Dergide 2020’nin önemli kapaklarından birkaçının başlığına bakıldığında verdiği önemli mesajlar daha iyi anlaşılır,

-“Main street ile Wall Street arasındaki uçurumu anlatan ve bu iki ismi uçurumun iki yakasında gösteren bir kapak”

-“Güle güle küresellik, kendine yetmenin tehlikeli cazibesi”

-“Büyük hükümet (Yani küresel bir yönetim modeli)

-“Çin kazanıyor mu? Covid 19’un Jeopolitik sonuçları”

-“Hastalıktan sonra borç. Ele geçirme gücü olan bir pandemi”

Ve belki de en manidar kapak: “Her şey kontrol altında” deyip elindeki ipin ucunda tasmayla bir köpeği tutan bir insanın boğazına aynı şekilde tasma geçirilmiş ve bir iple tutulduğunu gösteren kapak oldu. Ancak bu insanı tutan kişi (sistem) görünmüyor.

Bu konularla ilgilenenlere her yılın son ayının kapağı(sonraki yılla ilgili ipuçları veriyor diye) tartışılır.
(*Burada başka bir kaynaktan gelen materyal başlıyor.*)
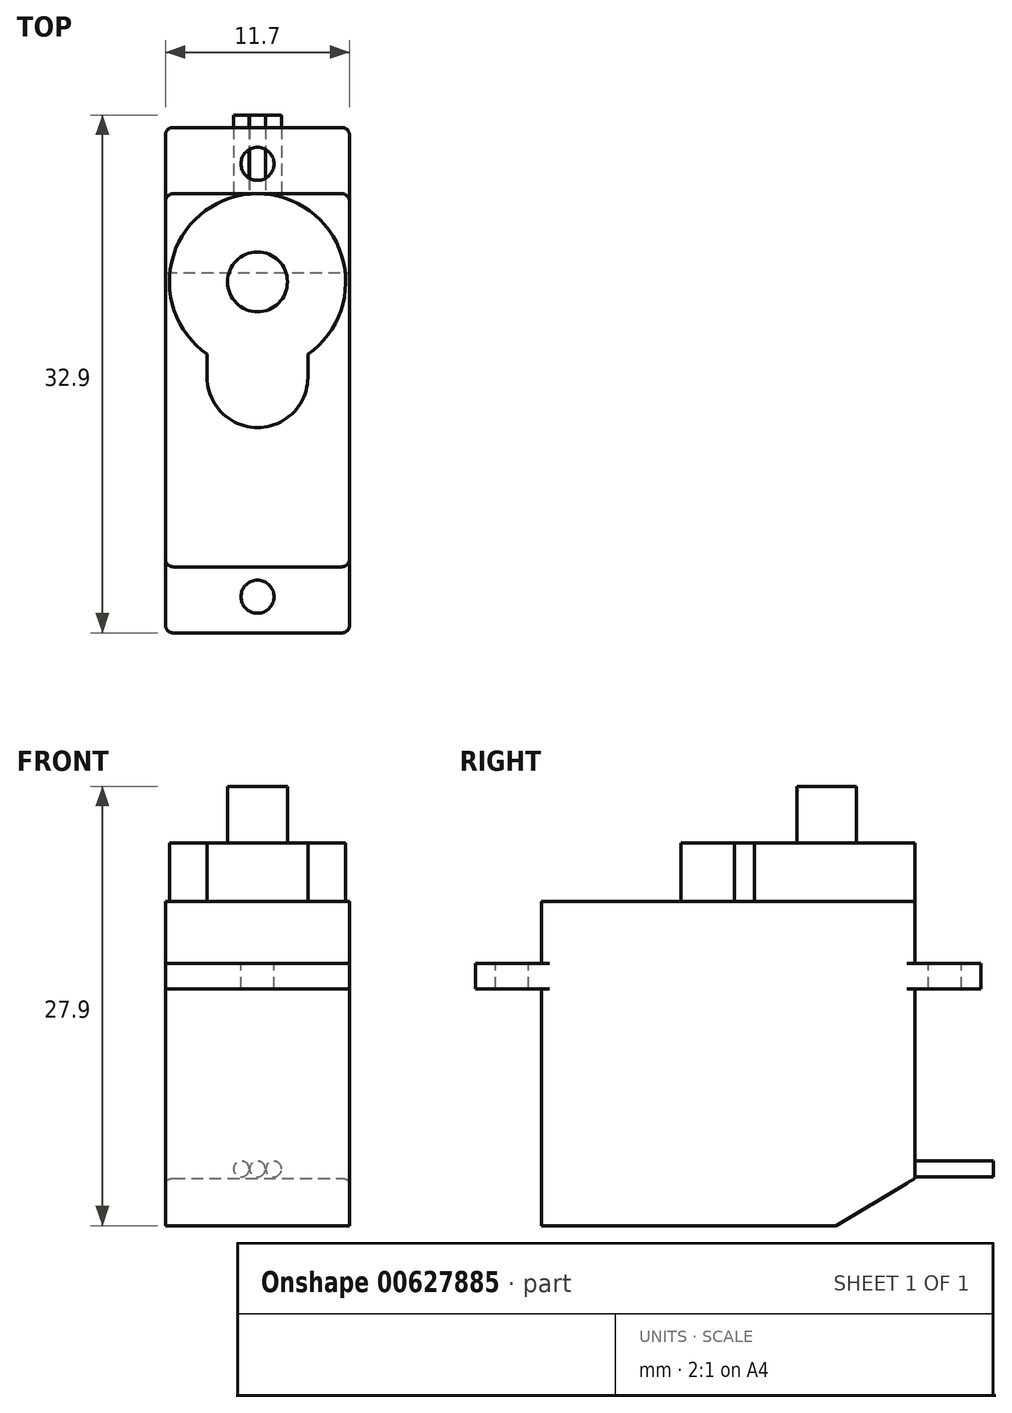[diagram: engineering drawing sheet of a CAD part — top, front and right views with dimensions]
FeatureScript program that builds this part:
annotation { "Feature Type Name" : "Feature", "Feature Type Description" : "" }
export const myFeature = defineFeature(function(context is Context, id is Id, definition is map)
    precondition{}
    {
        {
            var Q0;
            Q0=qCreatedBy(makeId("Right.planeOp"),FACE);
            var sketch = newSketch(context, id + "F0", { "sketchPlane" : qUnion([Q0])});
            skLineSegment(sketch, "E0", {"start": v(0, 0) * mm, "end": v(130.46, 0) * mm, "construction": true});
            skLineSegment(sketch, "E1.bottom", {"start": v(-11.85, 20.6) * mm, "end": v(11.85, 20.6) * mm});
            skLineSegment(sketch, "E1.top", {"start": v(-11.85, 0) * mm, "end": v(11.85, 0) * mm});
            skLineSegment(sketch, "E1.left", {"start": v(-11.85, 20.6) * mm, "end": v(-11.85, 0) * mm});
            skLineSegment(sketch, "E1.right", {"start": v(11.85, 20.6) * mm, "end": v(11.85, 0) * mm});
            skLineSegment(sketch, "E2", {"start": v(0, 0) * mm, "end": v(0, 95.99) * mm, "construction": true});
            skLineSegment(sketch, "E3.bottom", {"start": v(-11.85, 16.65) * mm, "end": v(-16.05, 16.65) * mm});
            skLineSegment(sketch, "E3.top", {"start": v(-11.85, 15.05) * mm, "end": v(-16.05, 15.05) * mm});
            skLineSegment(sketch, "E3.left", {"start": v(-11.85, 16.65) * mm, "end": v(-11.85, 15.05) * mm});
            skLineSegment(sketch, "E3.right", {"start": v(-16.05, 16.65) * mm, "end": v(-16.05, 15.05) * mm});
            skLineSegment(sketch, "E4.bottom", {"start": v(11.85, 16.65) * mm, "end": v(16.05, 16.65) * mm});
            skLineSegment(sketch, "E4.top", {"start": v(11.85, 15.05) * mm, "end": v(16.05, 15.05) * mm});
            skLineSegment(sketch, "E4.left", {"start": v(11.85, 16.65) * mm, "end": v(11.85, 15.05) * mm});
            skLineSegment(sketch, "E4.right", {"start": v(16.05, 16.65) * mm, "end": v(16.05, 15.05) * mm});
            skSolve(sketch);
        }
        {
            var Q0;
            {var subQ1=sQuery(id+"F0.wireOp",EDGE,"E1.bottom");var subQ2=sQuery(id+"F0.wireOp",EDGE,"E3.bottom");var subQ11=sQuery(id+"F0.wireOp",EDGE,"E4.bottom");Q0=qUnion([makeQuery(id+"F0.imprint","IMPRINT",FACE,{"disambiguationData":[TD([[makeQuery(id+"F0.imprint","IMPRINT",EDGE,{"derivedFrom":subQ2}),1.0]])]}),makeQuery(id+"F0.imprint","IMPRINT",FACE,{"disambiguationData":[TD([[makeQuery(id+"F0.imprint","IMPRINT",EDGE,{"derivedFrom":subQ11}),-1.0]])]}),makeQuery(id+"F0.imprint","IMPRINT",FACE,{"disambiguationData":[TD([[makeQuery(id+"F0.imprint","IMPRINT",EDGE,{"derivedFrom":subQ1}),-1.0]])]})]);}
            extrude(context, id + "F1", {"entities" : qUnion([Q0]), "depth" : (11.7 / 2) * mm, "offsetDistance" : 25 * mm, "hasSecondDirection" : true, "secondDirectionOppositeDirection" : true, "secondDirectionDepth" : (11.7 / 2) * mm});
        }
        {
            var Q0;
            Q0=makeQuery(id+"F1.opExtrude","SWEPT_FACE",FACE,{"disambiguationData":[OSD([sQuery(id+"F0.wireOp",EDGE,"E1.bottom")])]});
            var sketch = newSketch(context, id + "F2", { "sketchPlane" : qUnion([Q0])});
            skLineSegment(sketch, "E5", {"start": v(0, -11.85) * mm, "end": v(0, 11.85) * mm, "construction": true});
            skCircle(sketch, "E6", {"center": v(0, 6.25) * mm, "radius": 5.6 * mm});
            skCircle(sketch, "E7", {"center": v(0, 0.2) * mm, "radius": 3.2 * mm});
            skLineSegment(sketch, "E8", {"start": v(0, -3) * mm, "end": v(-8.21, -3) * mm, "construction": true});
            skLineSegment(sketch, "E9", {"start": v(-3.2, 0) * mm, "end": v(-3.2, 1.65) * mm});
            skLineSegment(sketch, "E10", {"start": v(3.2, 0) * mm, "end": v(3.2, 1.65) * mm});
            skSolve(sketch);
        }
        {
            var Q0;
            Q0 = qSketchRegion(id + "F2", true);
            var Q1;
            {var subQ0=sQuery(id+"F2.wireOp",EDGE,"E7");var subQ1=sQuery(id+"F2.wireOp",EDGE,"E6");var subQ2=makeQuery(id+"F2.imprint","INTERSECT",VERTEX,{"disambiguationData":[OD(0.0)],"derivedFrom":[subQ1,subQ0]});Q1=makeQuery(id+"F2.imprint","IMPRINT",FACE,{"disambiguationData":[TD([[makeQuery(id+"F2.imprint","IMPRINT",EDGE,{"disambiguationData":[TD([[subQ2,-1.0]])],"derivedFrom":subQ1}),1.0]])]});}
            extrude(context, id + "F3", {"entities" : qUnion([Q0, Q1]), "operationType" : NewBodyOperationType.ADD, "depth" : 3.7 * mm, "offsetDistance" : 25 * mm});
        }
        {
            var Q0;
            Q0=makeQuery(id+"F3.opExtrude","CAP_FACE",FACE,{"disambiguationData":[OSD([sQuery(id+"F2.wireOp",EDGE,"E6"),sQuery(id+"F2.wireOp",EDGE,"E7")])],"isStart":false});
            var sketch = newSketch(context, id + "F4", { "sketchPlane" : qUnion([Q0])});
            skLineSegment(sketch, "E11.0", {"start": v(-3.2, 1.65) * mm, "end": v(-3.2, 1.65) * mm});
            skCircle(sketch, "E12", {"center": v(0, 6.25) * mm, "radius": 1.9 * mm});
            skSolve(sketch);
        }
        {
            var Q0;
            Q0 = qSketchRegion(id + "F4", true);
            extrude(context, id + "F5", {"entities" : qUnion([Q0]), "operationType" : NewBodyOperationType.ADD, "depth" : 3.6 * mm, "offsetDistance" : 25 * mm});
        }
        {
            var Q0;
            Q0=makeQuery(id+"F1.opExtrude","SWEPT_FACE",FACE,{"disambiguationData":[OSD([sQuery(id+"F0.wireOp",EDGE,"E4.bottom")])]});
            var sketch = newSketch(context, id + "F6", { "sketchPlane" : qUnion([Q0])});
            skLineSegment(sketch, "E13", {"start": v(0, 16.05) * mm, "end": v(0, -16.05) * mm, "construction": true});
            skLineSegment(sketch, "E14.0", {"start": v(5.85, -16.05) * mm, "end": v(-5.85, -16.05) * mm, "construction": true});
            skCircle(sketch, "E15", {"center": v(0, 13.75) * mm, "radius": 1.05 * mm});
            skLineSegment(sketch, "E16", {"start": v(0, 0) * mm, "end": v(11.6, 0) * mm, "construction": true});
            skCircle(sketch, "E17.MirrorC", {"center": v(0, -13.75) * mm, "radius": 1.05 * mm});
            skSolve(sketch);
        }
        {
            var Q0;
            Q0 = qSketchRegion(id + "F6", true);
            extrude(context, id + "F7", {"entities" : qUnion([Q0]), "operationType" : NewBodyOperationType.REMOVE, "oppositeDirection" : true, "depth" : 10 * mm, "offsetDistance" : 25 * mm});
        }
        {
            var Q0;
            Q0=qCreatedBy(makeId("Right.planeOp"),FACE);
            var sketch = newSketch(context, id + "F8", { "sketchPlane" : qUnion([Q0])});
            skLineSegment(sketch, "E18.0", {"start": v(-11.85, 0) * mm, "end": v(11.85, 0) * mm});
            skLineSegment(sketch, "E19.0", {"start": v(11.85, 15.05) * mm, "end": v(11.85, 0) * mm});
            skLineSegment(sketch, "E20", {"start": v(6.85, 0) * mm, "end": v(11.85, 3) * mm});
            skSolve(sketch);
        }
        {
            var Q0;
            Q0 = qSketchRegion(id + "F8", true);
            extrude(context, id + "F9", {"entities" : qUnion([Q0]), "operationType" : NewBodyOperationType.REMOVE, "oppositeDirection" : true, "depth" : 25 * mm, "offsetDistance" : 25 * mm, "hasSecondDirection" : true, "secondDirectionOppositeDirection" : false, "secondDirectionDepth" : 25 * mm});
        }
        {
            var Q0;
            {var subQ0=sQuery(id+"F0.wireOp",EDGE,"E1.left");Q0=makeQuery(id+"F1.opExtrude","CAP_EDGE",EDGE,{"disambiguationData":[OSD([subQ0]),TDD([makeQuery(id+"F0.imprint","IMPRINT",EDGE,{"disambiguationData":[TD([[makeQuery(id+"F0.imprint","INTERSECT",VERTEX,{"derivedFrom":[sQuery(id+"F0.wireOp",EDGE,"E1.bottom"),subQ0]}),-1.0]])],"derivedFrom":subQ0})])],"isStart":false});}
            var Q1;
            {var subQ0=sQuery(id+"F0.wireOp",EDGE,"E1.left");Q1=makeQuery(id+"F1.opExtrude","CAP_EDGE",EDGE,{"disambiguationData":[OSD([subQ0]),TDD([makeQuery(id+"F0.imprint","IMPRINT",EDGE,{"disambiguationData":[TD([[makeQuery(id+"F0.imprint","INTERSECT",VERTEX,{"derivedFrom":[sQuery(id+"F0.wireOp",EDGE,"E1.bottom"),subQ0]}),-1.0]])],"derivedFrom":subQ0})])],"isStart":true});}
            var Q2;
            {var subQ0=sQuery(id+"F0.wireOp",EDGE,"E1.left");Q2=makeQuery(id+"F1.opExtrude","CAP_EDGE",EDGE,{"disambiguationData":[OSD([subQ0]),TDD([makeQuery(id+"F0.imprint","IMPRINT",EDGE,{"disambiguationData":[TD([[makeQuery(id+"F0.imprint","INTERSECT",VERTEX,{"derivedFrom":[sQuery(id+"F0.wireOp",EDGE,"E1.top"),subQ0]}),1.0]])],"derivedFrom":subQ0})])],"isStart":true});}
            var Q3;
            {var subQ0=sQuery(id+"F0.wireOp",EDGE,"E1.left");Q3=makeQuery(id+"F1.opExtrude","CAP_EDGE",EDGE,{"disambiguationData":[OSD([subQ0]),TDD([makeQuery(id+"F0.imprint","IMPRINT",EDGE,{"disambiguationData":[TD([[makeQuery(id+"F0.imprint","INTERSECT",VERTEX,{"derivedFrom":[sQuery(id+"F0.wireOp",EDGE,"E1.top"),subQ0]}),1.0]])],"derivedFrom":subQ0})])],"isStart":false});}
            var Q4;
            {var subQ0=sQuery(id+"F0.wireOp",EDGE,"E1.right");Q4=makeQuery(id+"F1.opExtrude","CAP_EDGE",EDGE,{"disambiguationData":[OSD([subQ0]),TDD([makeQuery(id+"F0.imprint","IMPRINT",EDGE,{"disambiguationData":[TD([[makeQuery(id+"F0.imprint","INTERSECT",VERTEX,{"derivedFrom":[sQuery(id+"F0.wireOp",EDGE,"E1.bottom"),subQ0]}),-1.0]])],"derivedFrom":subQ0})])],"isStart":false});}
            var Q5;
            {var subQ0=sQuery(id+"F0.wireOp",EDGE,"E1.right");Q5=makeQuery(id+"F1.opExtrude","CAP_EDGE",EDGE,{"disambiguationData":[OSD([subQ0]),TDD([makeQuery(id+"F0.imprint","IMPRINT",EDGE,{"disambiguationData":[TD([[makeQuery(id+"F0.imprint","INTERSECT",VERTEX,{"derivedFrom":[sQuery(id+"F0.wireOp",EDGE,"E1.bottom"),subQ0]}),-1.0]])],"derivedFrom":subQ0})])],"isStart":true});}
            var Q6;
            {var subQ0=sQuery(id+"F0.wireOp",EDGE,"E1.right");Q6=makeQuery(id+"F1.opExtrude","CAP_EDGE",EDGE,{"disambiguationData":[OSD([subQ0]),TDD([makeQuery(id+"F0.imprint","IMPRINT",EDGE,{"disambiguationData":[TD([[makeQuery(id+"F0.imprint","INTERSECT",VERTEX,{"derivedFrom":[sQuery(id+"F0.wireOp",EDGE,"E1.top"),subQ0]}),1.0]])],"derivedFrom":subQ0})])],"isStart":true});}
            var Q7;
            {var subQ0=sQuery(id+"F0.wireOp",EDGE,"E1.right");Q7=makeQuery(id+"F1.opExtrude","CAP_EDGE",EDGE,{"disambiguationData":[OSD([subQ0]),TDD([makeQuery(id+"F0.imprint","IMPRINT",EDGE,{"disambiguationData":[TD([[makeQuery(id+"F0.imprint","INTERSECT",VERTEX,{"derivedFrom":[sQuery(id+"F0.wireOp",EDGE,"E1.top"),subQ0]}),1.0]])],"derivedFrom":subQ0})])],"isStart":false});}
            var Q8;
            Q8=makeQuery(id+"F1.opExtrude","CAP_EDGE",EDGE,{"disambiguationData":[OSD([sQuery(id+"F0.wireOp",EDGE,"E4.right")])],"isStart":false});
            var Q9;
            Q9=makeQuery(id+"F1.opExtrude","CAP_EDGE",EDGE,{"disambiguationData":[OSD([sQuery(id+"F0.wireOp",EDGE,"E4.right")])],"isStart":true});
            var Q10;
            Q10=makeQuery(id+"F1.opExtrude","CAP_EDGE",EDGE,{"disambiguationData":[OSD([sQuery(id+"F0.wireOp",EDGE,"E3.right")])],"isStart":false});
            var Q11;
            Q11=makeQuery(id+"F1.opExtrude","CAP_EDGE",EDGE,{"disambiguationData":[OSD([sQuery(id+"F0.wireOp",EDGE,"E3.right")])],"isStart":true});
            fillet(context, id + "F10", {"entities" : qUnion([Q0, Q1, Q2, Q3, Q4, Q5, Q6, Q7, Q8, Q9, Q10, Q11]), "radius" : .5 * mm, "tangentPropagation" : true, "allowEdgeOverflow" : false});
        }
        {
            var Q0;
            {var subQ0=sQuery(id+"F0.wireOp",EDGE,"E1.right");Q0=makeQuery(id+"F1.opExtrude","SWEPT_FACE",FACE,{"disambiguationData":[OSD([subQ0]),TDD([makeQuery(id+"F0.imprint","IMPRINT",EDGE,{"disambiguationData":[TD([[makeQuery(id+"F0.imprint","INTERSECT",VERTEX,{"derivedFrom":[sQuery(id+"F0.wireOp",EDGE,"E1.top"),subQ0]}),1.0]])],"derivedFrom":subQ0})])]});}
            var sketch = newSketch(context, id + "F11", { "sketchPlane" : qUnion([Q0])});
            skLineSegment(sketch, "E21", {"start": v(0, 0) * mm, "end": v(0, 48.29) * mm, "construction": true});
            skCircle(sketch, "E22", {"center": v(0, 3.6) * mm, "radius": 0.5 * mm});
            skLineSegment(sketch, "E23", {"start": v(0, 3.6) * mm, "end": v(4.1, 3.6) * mm, "construction": true});
            skCircle(sketch, "E24", {"center": v(1.03, 3.6) * mm, "radius": 0.5 * mm});
            skCircle(sketch, "E25.MirrorC", {"center": v(-1.03, 3.6) * mm, "radius": 0.5 * mm});
            skSolve(sketch);
        }
        {
            var Q0;
            Q0 = qSketchRegion(id + "F11", true);
            extrude(context, id + "F12", {"entities" : qUnion([Q0]), "operationType" : NewBodyOperationType.ADD, "depth" : 5 * mm, "offsetDistance" : 25 * mm});
        }
    });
Tabii dünyayı sarsan önemli olaylardan sonra yayınlanan sayılar da mesaj doludur.

Doğrusu “Beşer Planında” bu dergi ile önemli mesajlar verildiği ve adım adım bu mesajların birer plana dönüştürüldüğü bir gerçektir.

Nitekim Uluslararası ilişkileri anlamak için her ne kadar akademik çalışmaların konusu olmasa da bu iki derginin mesajlarını yakından takip etmekte fayda var.

Tüm bunlarla birlikte artık hiçbir şeyin eskisi gibi olmadığını da belirtmek gerekir.

H.Ford “Eğer Amerikalılar bizim ekonomiyi nasıl yönettiğimizi bilseler sabaha ihtilal yaparlardı” diyor.

Bugün görünen o ki bazı ulus devletler küreselcilerin “Kör gözüne parmak” dercesine yürüttükleri projelerinden sıkıldıkları anlaşılıyor.

Hele hele bu küreselci sermaye sahiplerine yaklaşık 50 trilyon $ borçlanmış ve faizin faizini ödemek için yine borç almak zorunda kalan ABD ve Avrupa ülkelerinin ulusalcıları son bir çırpınışla bir şeyler yapmaya çalışıyorlar. Nitekim Der Spigel’in kapaklarında

-“Yola koyulma(vakti)”

–“Trump’ın zafer edasıyla yürürken arkasında yangın yerine dönmüş bir kapak resmi” vermesi organize olmuş Batılı Milliyetçilerin(Ulusalcıların) bu küreselcilere karşı harekete geçtiklerini gösteriyor.

Beşer planında bunlar sürüp giderken her şeyin varıp duracağı yerin ilahi mizan olacağını da unutmamak gerek.